Inos stared in horror at the two images she saw there, shadowed and dim. She was a fright-face livid, eyes staring, honey hair awry, looking for all the world like flotsam washed up on a rock. Rasha, meanwhile, seemed as fair and regal as everyone’s ideal of motherhood. She was observing Inos’s reaction with cool disdain.

Then she frowned, as if in concentration. The twin reflections faded and the glass darkened. Shapes moved within it. Inos gasped at this new sorcery, seeing the mists coalesce into the forms of imp legionaries. Soon she recognized the chamber at the top of Inisso’s Tower, dimly lighted, with snow swirling beyond the panes and settling on the leading. She could make out the shattered door, and the throng of soldiers milling around in the thin gray light. There was no sound, only the vision in the glass.

“See?” the sorceress muttered. “No sign of your lover.”

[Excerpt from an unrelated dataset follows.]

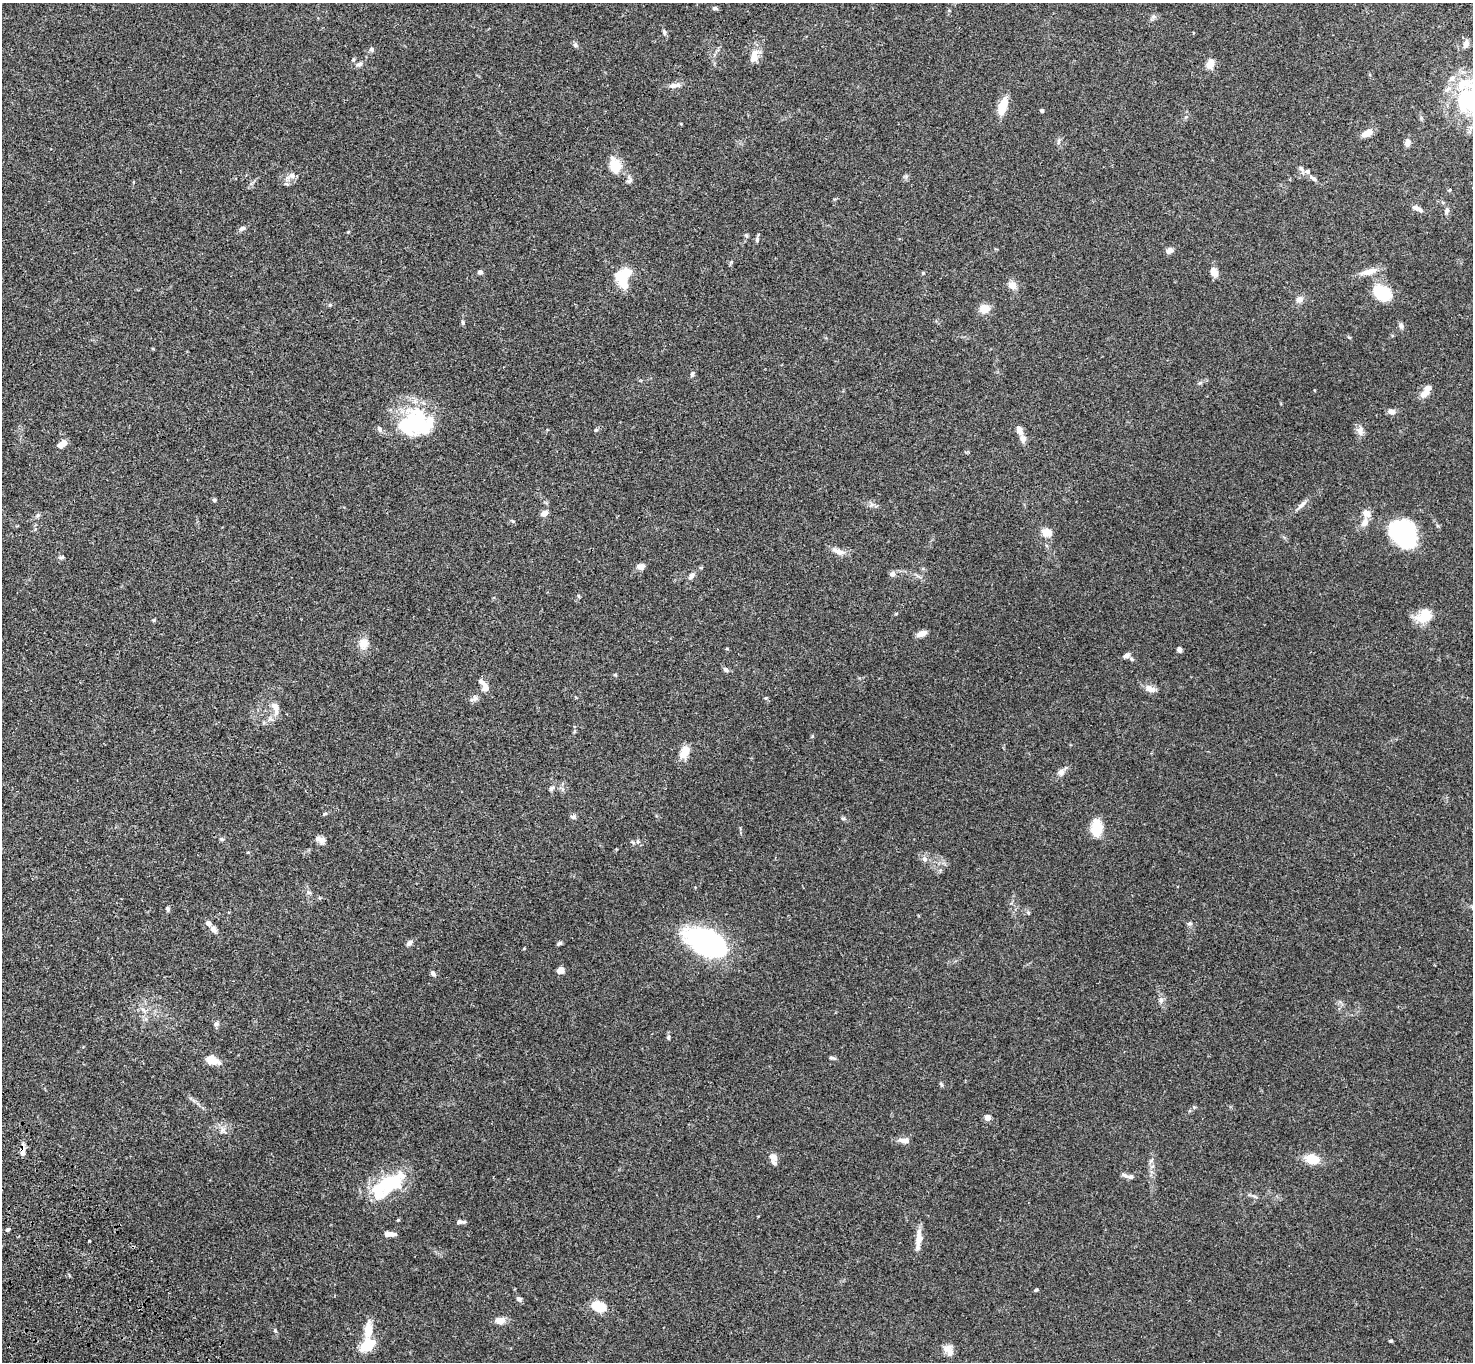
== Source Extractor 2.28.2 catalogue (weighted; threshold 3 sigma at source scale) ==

“He was not that! Merely a loyal subject!”

“Hah! He’d have been slobbering all over you as soon as he got the chance. They all do. But I don’t see the goblin, either; nor one of the set. ”

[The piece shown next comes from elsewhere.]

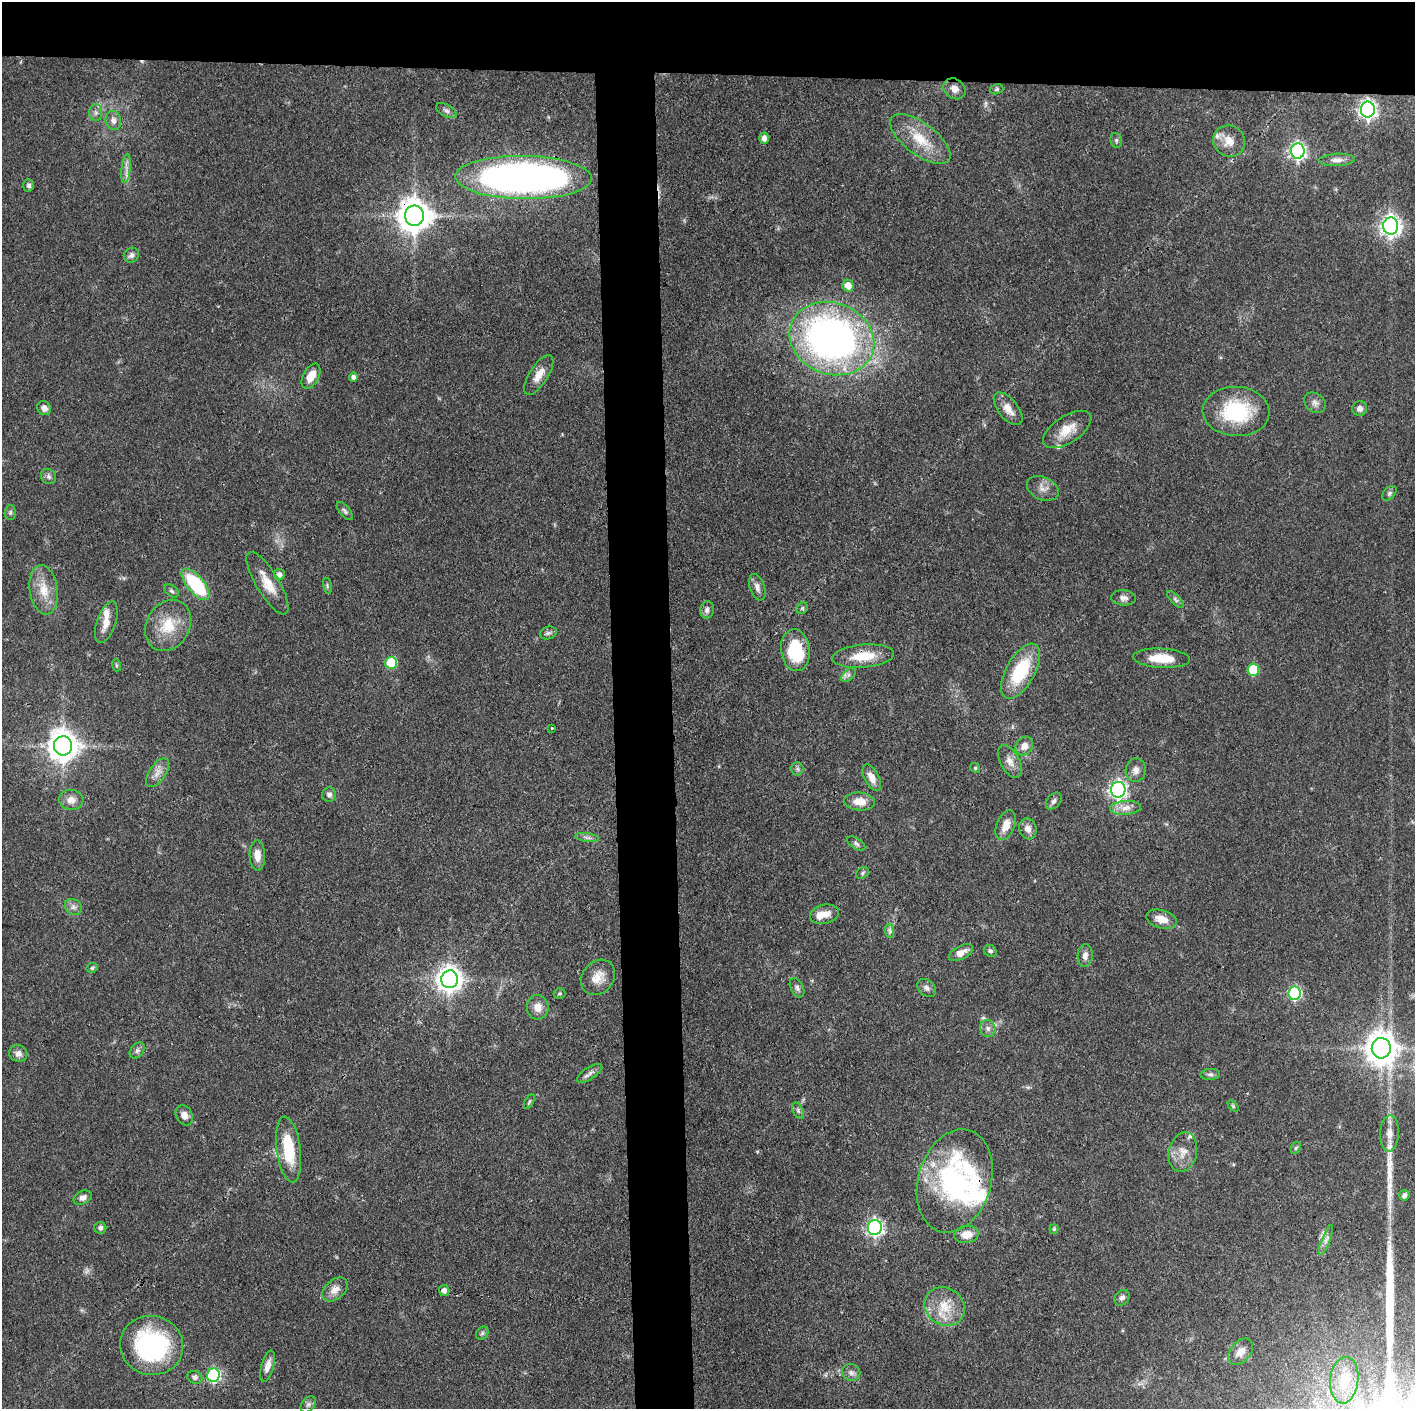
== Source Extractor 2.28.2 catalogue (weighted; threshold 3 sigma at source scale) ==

Inos blinked tears from her eyes.

“And look here!” Rasha said. The scene lurched sideways and steadied again. Several of the legionaries were leaning out the great south casement, staring down. “Either they had the sense to jump,” Rasha said, “or they just got thrown. Thrown, I expect.”

The scene blurred as the tears won over the blinking.

Rap and Aunt Kade—only two of her father’s subjects had stayed loyal to Inos. And now there was only Kade.

3

Eastward, a faint glow rising from the sea was washing the stars from the sky, playing on waves that rolled in monotonously from the dark to lap a beach already shining like hammered silver. Westward, behind Rap, the jungle was wakening into carillons of birdsong. He had never heard melody like that.

He had never breathed such air—warn and affectionate on the skin, sweet with scents of sea and vegetation. The humidity stole his breath away. It made his head spin, seducing him like a hot bed. It felt decadent. He distrusted such air, and the soft warm sand, also.

Morning was coming, and he had not slept at all. His eyelids kept drooping, no matter how fiercely he told them to behave themselves. Not that he needed his eyes, for his farsight told him that no danger lurked nearby. Nothing larger than a raven stirred within that dense foliage, and whatever those jeweled birds might be, they were not ravens. He had already scanned carefully as far as he could reach, satisfying himself that the forest was not merely deserted, it was impenetrable, a tangle of lush vines, succulent leaves, and nasty fleshy flowers. It teemed with bugs and snakes. He had never known trees so huddled, nor so varied.